Fabric8 Kubernetes Client version

6.13.3

Steps to reproduce

I don't know how to reproduce it.

Expected behavior

no deadlock

Runtime

Kubernetes (vanilla)

Kubernetes API Server version

other (please specify in additional context)

Environment

Linux

Fabric8 Kubernetes Client Logs

No response

Additional context

No response

shawkins commented 1 day ago

http watches unfortunately haven't gotten as much scrutiny as websocket watches, and this does indeed look like a deadlock in the current state of that code. Are you choosing to use http watches or is that happening for you?

shawkins commented 1 day ago

Also this appears to be okhttp specific. You could try one of the other http clients instead.

bzhangyan11 commented 1 day ago

http watches unfortunately haven't gotten as much scrutiny as websocket watches, and this does indeed look like a deadlock in the current state of that code. Are you choosing to use http watches or is that happening for you?

yes, i'm using http watches.

bzhangyan11 commented 1 day ago

Previously,my service got stock with websocket(can't receive any events from apiserver),so i upgraded fabric8 from 5.X to 6.13.3 and chose http watches instead.

bzhangyan11 commented 1 day ago

http watches unfortunately haven't gotten as much scrutiny as websocket watches, and this does indeed look like a deadlock in the current state of that code. Are you choosing to use http watches or is that happening for you?
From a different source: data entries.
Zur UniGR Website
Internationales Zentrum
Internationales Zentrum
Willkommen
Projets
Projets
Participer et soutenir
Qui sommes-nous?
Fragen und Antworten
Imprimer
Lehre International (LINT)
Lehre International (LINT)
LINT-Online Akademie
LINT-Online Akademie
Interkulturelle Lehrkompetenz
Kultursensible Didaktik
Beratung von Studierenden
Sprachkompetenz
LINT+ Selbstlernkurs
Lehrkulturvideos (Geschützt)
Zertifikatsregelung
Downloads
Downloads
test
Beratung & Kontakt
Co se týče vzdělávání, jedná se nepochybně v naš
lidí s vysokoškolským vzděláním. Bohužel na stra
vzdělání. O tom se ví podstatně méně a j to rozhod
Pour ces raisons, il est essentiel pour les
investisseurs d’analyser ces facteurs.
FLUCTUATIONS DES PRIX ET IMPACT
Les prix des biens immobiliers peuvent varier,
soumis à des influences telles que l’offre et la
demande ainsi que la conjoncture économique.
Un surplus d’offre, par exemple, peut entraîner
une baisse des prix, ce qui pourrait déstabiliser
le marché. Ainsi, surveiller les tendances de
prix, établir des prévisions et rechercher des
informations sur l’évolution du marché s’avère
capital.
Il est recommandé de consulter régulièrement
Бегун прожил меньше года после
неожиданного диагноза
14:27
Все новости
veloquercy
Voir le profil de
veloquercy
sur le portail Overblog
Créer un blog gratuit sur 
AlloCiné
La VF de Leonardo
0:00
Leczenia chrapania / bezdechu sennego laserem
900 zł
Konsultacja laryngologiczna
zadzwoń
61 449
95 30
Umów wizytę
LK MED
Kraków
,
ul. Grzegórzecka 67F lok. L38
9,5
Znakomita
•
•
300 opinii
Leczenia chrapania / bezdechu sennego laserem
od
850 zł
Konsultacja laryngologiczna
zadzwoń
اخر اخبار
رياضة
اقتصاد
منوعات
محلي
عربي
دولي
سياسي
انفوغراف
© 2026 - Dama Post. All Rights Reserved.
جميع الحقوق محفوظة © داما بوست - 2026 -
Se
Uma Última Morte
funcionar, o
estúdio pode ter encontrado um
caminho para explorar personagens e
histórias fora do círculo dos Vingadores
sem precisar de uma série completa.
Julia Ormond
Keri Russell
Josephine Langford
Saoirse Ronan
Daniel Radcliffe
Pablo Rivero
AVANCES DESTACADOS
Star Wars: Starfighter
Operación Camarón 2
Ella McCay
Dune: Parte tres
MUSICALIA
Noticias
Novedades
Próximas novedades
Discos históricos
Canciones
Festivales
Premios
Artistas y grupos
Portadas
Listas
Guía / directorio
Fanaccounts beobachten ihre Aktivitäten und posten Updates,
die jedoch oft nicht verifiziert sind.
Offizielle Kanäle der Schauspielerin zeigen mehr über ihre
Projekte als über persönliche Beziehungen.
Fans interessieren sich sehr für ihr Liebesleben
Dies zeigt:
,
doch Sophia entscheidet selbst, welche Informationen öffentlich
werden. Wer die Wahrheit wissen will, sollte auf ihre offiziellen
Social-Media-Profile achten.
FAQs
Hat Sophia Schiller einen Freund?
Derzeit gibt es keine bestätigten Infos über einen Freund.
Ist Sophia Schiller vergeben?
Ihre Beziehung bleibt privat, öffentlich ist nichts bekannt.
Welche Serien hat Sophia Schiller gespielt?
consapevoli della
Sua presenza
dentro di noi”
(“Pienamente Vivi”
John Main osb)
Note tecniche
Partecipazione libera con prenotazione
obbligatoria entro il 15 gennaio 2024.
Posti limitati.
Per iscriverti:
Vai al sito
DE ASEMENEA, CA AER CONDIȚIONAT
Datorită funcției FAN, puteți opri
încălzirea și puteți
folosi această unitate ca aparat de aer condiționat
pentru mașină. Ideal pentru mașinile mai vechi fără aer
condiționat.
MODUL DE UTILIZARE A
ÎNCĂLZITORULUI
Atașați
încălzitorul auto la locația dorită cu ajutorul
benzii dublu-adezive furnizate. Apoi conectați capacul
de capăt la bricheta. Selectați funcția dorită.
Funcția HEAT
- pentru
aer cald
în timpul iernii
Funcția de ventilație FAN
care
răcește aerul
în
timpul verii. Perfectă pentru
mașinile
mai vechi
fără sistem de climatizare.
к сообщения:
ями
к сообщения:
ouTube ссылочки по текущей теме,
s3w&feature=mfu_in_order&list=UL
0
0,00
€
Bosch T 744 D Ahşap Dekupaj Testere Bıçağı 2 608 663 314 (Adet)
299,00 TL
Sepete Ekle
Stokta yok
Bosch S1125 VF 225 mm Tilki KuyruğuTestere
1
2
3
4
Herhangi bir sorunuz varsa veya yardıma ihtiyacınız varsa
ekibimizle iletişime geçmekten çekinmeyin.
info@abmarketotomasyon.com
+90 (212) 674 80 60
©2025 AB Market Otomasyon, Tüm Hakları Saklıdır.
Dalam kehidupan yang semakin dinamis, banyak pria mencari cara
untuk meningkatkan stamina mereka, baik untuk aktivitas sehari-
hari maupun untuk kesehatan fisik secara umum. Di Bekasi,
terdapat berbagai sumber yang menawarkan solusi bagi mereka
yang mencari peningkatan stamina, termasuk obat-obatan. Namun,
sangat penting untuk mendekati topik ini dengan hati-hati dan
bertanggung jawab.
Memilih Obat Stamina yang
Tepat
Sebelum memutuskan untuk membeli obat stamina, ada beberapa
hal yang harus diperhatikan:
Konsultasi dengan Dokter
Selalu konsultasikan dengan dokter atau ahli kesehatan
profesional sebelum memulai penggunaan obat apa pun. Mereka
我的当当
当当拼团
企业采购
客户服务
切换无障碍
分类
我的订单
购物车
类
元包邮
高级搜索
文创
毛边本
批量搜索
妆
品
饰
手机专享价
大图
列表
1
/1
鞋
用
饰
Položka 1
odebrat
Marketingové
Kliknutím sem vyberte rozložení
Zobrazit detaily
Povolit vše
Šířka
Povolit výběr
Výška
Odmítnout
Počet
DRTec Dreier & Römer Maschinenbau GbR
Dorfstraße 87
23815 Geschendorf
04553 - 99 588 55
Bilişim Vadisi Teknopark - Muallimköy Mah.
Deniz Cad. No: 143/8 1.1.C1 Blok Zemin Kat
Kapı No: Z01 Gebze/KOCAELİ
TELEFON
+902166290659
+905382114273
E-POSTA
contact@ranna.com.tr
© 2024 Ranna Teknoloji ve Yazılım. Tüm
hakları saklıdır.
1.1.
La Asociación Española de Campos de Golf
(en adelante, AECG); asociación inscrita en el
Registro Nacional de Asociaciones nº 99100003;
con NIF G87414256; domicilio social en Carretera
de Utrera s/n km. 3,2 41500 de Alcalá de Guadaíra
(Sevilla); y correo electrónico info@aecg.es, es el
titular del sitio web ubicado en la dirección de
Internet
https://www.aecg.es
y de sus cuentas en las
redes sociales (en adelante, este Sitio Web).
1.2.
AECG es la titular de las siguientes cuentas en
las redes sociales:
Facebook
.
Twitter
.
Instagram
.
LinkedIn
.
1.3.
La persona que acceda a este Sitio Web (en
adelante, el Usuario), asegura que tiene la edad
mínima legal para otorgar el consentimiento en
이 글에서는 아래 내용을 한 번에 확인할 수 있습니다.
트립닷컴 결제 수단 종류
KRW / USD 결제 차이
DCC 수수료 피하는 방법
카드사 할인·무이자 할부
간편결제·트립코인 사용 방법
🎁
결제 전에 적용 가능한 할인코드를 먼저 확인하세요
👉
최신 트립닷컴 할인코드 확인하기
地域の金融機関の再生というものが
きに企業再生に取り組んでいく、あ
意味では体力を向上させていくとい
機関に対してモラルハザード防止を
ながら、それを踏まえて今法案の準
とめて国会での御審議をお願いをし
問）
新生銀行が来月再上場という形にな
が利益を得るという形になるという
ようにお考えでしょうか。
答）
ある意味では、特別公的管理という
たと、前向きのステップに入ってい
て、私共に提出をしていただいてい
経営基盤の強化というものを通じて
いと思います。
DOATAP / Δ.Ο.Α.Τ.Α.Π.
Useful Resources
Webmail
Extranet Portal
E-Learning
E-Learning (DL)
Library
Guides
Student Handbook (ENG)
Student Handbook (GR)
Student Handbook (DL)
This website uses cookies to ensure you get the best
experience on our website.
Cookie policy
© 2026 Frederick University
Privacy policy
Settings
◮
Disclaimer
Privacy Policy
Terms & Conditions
and it seems that this issue only occurs in specific versions of the JDK. https://github.com/openjdk/jdk8u/blob/jdk8u332-ga/jdk/src/share/classes/sun/security/ssl/SSLSocketImpl.java#L935

works well in this version of SSLSocketImpl. https://github.com/openjdk/jdk/blob/jdk8-b120/jdk/src/share/classes/sun/security/ssl/SSLSocketImpl.java https://github.com/openjdk/jdk/blob/jdk8-b120/jdk/src/share/classes/sun/security/ssl/AppInputStream.java

shawkins commented 19 hours ago

@bzhangyan11 thanks for the additional context and links. The proposed pr should be safe regardless - our http client layer over okhttp attempts to make it appear as an async api, but it's actually blocking. We hadn't seen this blocking on close behavior before - which you are pointing out looks to even be JRE specific. So if you can't change your JRE, and you need to keep using http watches, the only other near term workaround is to use a different http client.